Weinstein’s vehemence on this topic is like how Juanita Broderick campaigned hard for Trump. I don’t blame her for her anger toward Hillary, but that doesn’t mean she gave anyone any good reasons to vote for Trump. That’s her (justifiable!) desire for revenge talking. In other words, she’s biased.

Why don't you look up which logical fallacy you are making here in that list of yours? I'll give you a hint: assuming that a possible explanation for something is automatically true because it fits your narrative. What has Bret Weinstein said that makes his view questionable? If someone else, not related to Evergreen, stated the same statements, would they be reliable? I can think of plenty of selfish reasons for anyone to strive for social justice, do charity work, or for you to comment on Goodreads. That doesn't make it truth.
So again I'm asking: what has Bret Weinstein said in this video that is not true? Is it not true that white students weren't allowed to sit or eat, and were told to serve students of color? How teachers weren't allowed to use hand gestures because they are micro-aggressions?
Here are some more, serious questions:
- The students at Evergreen talked about social justice, white privilege, white guilt, microaggressions; pretty much the same talking points as people like Ijeoma Oluo for example. Do you think the students' behavior was acceptable? If not, where do you draw the line?
- What is someone supposed to do, in terms of actions, with their privilege? I'm talking day-to-day actions, not thoughts.
- A white male who is offered a job, while the other candidate was a black woman. The department consists mainly of other white men. Should the male accept the job?
- Is it okay for Harvard to reject Asian students in order to achieve more diversity, even though those students are better qualified?

Supplied entries =

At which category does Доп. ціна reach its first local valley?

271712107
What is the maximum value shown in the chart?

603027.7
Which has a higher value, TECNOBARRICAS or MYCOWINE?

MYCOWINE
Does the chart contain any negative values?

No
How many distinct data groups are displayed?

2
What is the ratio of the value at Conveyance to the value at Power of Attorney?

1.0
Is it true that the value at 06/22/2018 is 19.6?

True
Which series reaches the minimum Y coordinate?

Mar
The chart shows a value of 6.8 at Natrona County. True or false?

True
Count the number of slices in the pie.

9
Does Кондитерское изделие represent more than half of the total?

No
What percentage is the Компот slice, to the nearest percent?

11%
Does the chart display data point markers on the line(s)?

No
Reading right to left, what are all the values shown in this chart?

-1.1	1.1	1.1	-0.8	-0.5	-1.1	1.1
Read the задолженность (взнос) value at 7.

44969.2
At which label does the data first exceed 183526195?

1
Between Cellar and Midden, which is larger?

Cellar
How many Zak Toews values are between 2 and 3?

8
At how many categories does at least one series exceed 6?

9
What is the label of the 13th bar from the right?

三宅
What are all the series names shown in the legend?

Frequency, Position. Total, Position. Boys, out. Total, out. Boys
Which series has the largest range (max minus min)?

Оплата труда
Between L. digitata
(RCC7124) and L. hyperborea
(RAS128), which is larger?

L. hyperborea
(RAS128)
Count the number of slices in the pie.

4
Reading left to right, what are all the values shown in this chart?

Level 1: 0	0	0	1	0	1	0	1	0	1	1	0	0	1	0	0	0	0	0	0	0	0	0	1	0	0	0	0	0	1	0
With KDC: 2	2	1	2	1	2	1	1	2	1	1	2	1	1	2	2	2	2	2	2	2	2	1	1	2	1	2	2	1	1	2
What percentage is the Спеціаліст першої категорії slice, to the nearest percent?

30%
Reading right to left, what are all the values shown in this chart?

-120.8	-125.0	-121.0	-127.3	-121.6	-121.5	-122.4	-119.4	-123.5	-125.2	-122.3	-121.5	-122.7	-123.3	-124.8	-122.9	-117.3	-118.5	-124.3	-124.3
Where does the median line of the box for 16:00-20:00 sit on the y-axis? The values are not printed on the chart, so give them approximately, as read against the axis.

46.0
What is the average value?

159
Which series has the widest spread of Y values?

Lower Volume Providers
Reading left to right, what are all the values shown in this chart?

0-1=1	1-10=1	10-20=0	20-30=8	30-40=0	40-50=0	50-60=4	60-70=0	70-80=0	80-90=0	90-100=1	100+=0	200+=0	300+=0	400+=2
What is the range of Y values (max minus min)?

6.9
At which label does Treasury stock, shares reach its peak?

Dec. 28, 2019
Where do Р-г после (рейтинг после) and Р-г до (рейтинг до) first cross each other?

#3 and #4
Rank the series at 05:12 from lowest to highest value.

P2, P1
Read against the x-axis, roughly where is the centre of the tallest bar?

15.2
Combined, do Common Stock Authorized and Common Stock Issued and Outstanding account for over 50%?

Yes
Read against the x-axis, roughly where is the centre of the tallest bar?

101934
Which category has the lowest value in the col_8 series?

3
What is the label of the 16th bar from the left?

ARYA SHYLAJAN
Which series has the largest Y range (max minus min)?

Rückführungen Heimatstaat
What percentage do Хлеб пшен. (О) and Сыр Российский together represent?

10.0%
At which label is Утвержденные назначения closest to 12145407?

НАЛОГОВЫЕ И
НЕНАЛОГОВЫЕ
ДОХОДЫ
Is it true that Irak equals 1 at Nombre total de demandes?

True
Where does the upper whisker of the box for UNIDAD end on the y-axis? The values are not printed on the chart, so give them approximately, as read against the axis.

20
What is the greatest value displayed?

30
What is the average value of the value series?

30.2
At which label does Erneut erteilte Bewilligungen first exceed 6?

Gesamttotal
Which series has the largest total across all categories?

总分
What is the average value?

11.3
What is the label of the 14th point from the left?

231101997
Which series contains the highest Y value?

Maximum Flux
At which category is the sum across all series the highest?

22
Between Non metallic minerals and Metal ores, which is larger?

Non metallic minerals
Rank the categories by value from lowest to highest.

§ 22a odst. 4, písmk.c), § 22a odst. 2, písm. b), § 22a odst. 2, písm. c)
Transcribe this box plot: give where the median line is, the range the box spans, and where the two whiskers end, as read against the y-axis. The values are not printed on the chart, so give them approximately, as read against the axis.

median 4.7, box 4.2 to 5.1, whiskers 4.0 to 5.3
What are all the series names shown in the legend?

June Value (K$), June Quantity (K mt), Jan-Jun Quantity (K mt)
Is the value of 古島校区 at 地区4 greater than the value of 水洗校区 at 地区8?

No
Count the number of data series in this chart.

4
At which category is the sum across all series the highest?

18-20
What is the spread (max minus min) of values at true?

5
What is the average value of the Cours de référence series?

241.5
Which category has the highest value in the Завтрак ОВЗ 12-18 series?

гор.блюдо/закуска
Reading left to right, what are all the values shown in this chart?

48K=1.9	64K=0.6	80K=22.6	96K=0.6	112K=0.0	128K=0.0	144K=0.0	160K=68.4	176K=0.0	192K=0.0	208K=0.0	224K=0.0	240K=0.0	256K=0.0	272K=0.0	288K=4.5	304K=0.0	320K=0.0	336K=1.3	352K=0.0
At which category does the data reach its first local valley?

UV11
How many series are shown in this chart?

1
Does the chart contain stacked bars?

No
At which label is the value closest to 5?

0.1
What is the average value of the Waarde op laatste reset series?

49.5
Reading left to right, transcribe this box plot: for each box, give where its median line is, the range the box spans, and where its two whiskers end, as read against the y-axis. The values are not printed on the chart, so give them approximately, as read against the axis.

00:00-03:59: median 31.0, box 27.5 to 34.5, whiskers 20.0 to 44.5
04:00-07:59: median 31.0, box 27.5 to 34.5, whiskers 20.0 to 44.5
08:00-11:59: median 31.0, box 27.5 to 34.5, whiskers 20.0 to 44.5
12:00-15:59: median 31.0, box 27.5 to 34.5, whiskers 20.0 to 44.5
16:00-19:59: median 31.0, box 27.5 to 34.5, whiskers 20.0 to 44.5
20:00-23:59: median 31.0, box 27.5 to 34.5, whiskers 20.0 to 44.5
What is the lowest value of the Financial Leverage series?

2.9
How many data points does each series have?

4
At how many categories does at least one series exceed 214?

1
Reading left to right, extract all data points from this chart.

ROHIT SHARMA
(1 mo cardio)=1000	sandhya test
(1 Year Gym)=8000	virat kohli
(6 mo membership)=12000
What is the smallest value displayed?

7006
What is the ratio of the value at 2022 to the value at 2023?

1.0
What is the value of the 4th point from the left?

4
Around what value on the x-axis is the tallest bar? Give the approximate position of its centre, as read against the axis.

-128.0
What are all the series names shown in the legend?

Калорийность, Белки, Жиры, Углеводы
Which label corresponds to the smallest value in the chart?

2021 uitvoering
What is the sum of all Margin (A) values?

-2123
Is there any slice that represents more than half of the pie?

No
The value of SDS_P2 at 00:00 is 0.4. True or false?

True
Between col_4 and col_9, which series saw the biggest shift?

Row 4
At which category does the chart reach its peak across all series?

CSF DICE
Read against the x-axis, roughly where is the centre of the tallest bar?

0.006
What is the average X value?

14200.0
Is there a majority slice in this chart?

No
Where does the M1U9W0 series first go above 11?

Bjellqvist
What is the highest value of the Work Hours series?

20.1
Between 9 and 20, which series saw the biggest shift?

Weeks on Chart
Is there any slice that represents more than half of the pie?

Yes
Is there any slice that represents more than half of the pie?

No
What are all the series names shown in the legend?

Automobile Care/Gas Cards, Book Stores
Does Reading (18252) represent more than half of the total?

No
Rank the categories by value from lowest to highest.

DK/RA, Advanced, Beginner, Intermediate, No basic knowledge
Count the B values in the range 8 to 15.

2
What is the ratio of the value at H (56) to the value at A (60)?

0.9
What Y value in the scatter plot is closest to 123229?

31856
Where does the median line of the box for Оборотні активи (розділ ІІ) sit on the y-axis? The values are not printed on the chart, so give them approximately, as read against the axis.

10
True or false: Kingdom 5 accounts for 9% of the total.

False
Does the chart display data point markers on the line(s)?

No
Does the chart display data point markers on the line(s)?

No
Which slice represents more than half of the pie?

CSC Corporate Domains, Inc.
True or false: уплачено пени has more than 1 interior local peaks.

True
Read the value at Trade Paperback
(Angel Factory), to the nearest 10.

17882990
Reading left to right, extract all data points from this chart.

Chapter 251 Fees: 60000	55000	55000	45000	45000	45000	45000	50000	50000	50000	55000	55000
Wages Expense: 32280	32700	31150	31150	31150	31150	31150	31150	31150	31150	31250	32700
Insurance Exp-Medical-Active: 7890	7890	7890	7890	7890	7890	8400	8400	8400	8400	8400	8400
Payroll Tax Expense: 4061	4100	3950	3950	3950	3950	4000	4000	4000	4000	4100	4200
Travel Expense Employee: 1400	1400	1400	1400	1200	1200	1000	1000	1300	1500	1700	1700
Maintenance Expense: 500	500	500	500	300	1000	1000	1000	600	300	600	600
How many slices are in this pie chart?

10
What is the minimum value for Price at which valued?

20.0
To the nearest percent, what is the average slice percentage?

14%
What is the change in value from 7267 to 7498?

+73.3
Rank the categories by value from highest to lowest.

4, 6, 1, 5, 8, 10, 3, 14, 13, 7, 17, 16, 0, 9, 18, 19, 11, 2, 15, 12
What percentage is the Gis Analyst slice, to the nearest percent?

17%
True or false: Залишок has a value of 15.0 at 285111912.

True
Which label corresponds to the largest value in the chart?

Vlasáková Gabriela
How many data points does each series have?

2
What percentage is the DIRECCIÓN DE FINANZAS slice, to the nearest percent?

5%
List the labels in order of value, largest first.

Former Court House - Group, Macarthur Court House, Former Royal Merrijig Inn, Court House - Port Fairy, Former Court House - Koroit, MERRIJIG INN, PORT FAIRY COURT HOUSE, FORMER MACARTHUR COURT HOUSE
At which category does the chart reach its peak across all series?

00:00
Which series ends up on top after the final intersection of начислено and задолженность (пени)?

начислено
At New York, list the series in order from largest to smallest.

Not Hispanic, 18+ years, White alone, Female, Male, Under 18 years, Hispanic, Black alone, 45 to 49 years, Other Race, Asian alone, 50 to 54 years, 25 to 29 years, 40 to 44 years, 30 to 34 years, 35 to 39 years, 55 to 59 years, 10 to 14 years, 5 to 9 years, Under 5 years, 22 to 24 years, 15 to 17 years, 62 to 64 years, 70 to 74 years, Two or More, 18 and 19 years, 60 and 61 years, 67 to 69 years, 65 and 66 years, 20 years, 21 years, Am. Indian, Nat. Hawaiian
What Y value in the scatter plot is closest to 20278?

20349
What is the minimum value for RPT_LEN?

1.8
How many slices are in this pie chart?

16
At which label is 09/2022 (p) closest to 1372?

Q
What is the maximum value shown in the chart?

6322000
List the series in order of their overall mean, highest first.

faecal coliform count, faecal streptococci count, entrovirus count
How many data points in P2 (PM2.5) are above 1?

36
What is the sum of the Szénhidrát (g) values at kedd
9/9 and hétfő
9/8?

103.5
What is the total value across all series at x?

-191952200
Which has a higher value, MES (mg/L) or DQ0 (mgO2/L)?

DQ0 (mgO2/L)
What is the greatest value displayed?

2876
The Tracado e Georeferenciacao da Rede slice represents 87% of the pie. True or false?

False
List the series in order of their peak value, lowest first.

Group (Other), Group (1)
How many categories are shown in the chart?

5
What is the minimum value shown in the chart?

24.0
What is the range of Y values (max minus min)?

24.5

Exercise instructions =
In the comment about Bret Weinstein and Evergreen, who is described as having campaigned hard for Trump?

Expected answer =
Juanita Broderick